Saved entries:
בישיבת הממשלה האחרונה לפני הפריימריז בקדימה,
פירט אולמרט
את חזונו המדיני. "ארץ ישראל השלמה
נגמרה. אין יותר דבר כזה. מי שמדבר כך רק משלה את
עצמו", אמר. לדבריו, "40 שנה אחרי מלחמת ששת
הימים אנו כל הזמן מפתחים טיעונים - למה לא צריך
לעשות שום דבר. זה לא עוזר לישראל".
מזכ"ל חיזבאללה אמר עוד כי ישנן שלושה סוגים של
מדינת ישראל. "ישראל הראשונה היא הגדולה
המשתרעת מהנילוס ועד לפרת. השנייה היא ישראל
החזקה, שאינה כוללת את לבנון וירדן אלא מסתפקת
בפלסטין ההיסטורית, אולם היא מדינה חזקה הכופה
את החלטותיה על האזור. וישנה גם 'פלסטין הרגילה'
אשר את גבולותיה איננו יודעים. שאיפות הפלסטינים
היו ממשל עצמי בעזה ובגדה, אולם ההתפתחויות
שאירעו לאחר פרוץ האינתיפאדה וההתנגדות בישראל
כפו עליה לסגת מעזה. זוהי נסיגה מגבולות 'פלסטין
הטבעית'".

* * *

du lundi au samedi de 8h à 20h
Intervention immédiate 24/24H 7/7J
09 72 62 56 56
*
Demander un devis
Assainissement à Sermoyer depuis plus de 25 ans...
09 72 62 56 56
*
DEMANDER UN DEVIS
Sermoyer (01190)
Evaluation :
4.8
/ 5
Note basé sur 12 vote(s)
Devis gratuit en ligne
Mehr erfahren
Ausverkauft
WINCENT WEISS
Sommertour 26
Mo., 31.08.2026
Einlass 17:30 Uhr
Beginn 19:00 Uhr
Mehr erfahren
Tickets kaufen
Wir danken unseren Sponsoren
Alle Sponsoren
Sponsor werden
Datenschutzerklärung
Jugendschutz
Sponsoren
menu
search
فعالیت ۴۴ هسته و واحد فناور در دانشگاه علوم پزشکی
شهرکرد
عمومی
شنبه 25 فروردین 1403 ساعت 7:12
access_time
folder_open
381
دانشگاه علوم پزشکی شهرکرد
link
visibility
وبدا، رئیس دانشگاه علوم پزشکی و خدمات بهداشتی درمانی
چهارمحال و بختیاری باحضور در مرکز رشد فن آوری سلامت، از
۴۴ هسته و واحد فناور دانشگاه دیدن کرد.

» Action item
Could you express the lines between the one holding "du lundi au samedi de 8h à 20h" and the one holding "Sponsor werden", inclusive, as a numbered list with blank lines left out?

» Answer box
1. du lundi au samedi de 8h à 20h
2. Intervention immédiate 24/24H 7/7J
3. 09 72 62 56 56
4. *
5. Demander un devis
6. Assainissement à Sermoyer depuis plus de 25 ans...
7. 09 72 62 56 56
8. *
9. DEMANDER UN DEVIS
10. Sermoyer (01190)
11. Evaluation :
12. 4.8
13. / 5
14. Note basé sur 12 vote(s)
15. Devis gratuit en ligne
16. Mehr erfahren
17. Ausverkauft
18. WINCENT WEISS
19. Sommertour 26
20. Mo., 31.08.2026
21. Einlass 17:30 Uhr
22. Beginn 19:00 Uhr
23. Mehr erfahren
24. Tickets kaufen
25. Wir danken unseren Sponsoren
26. Alle Sponsoren
27. Sponsor werden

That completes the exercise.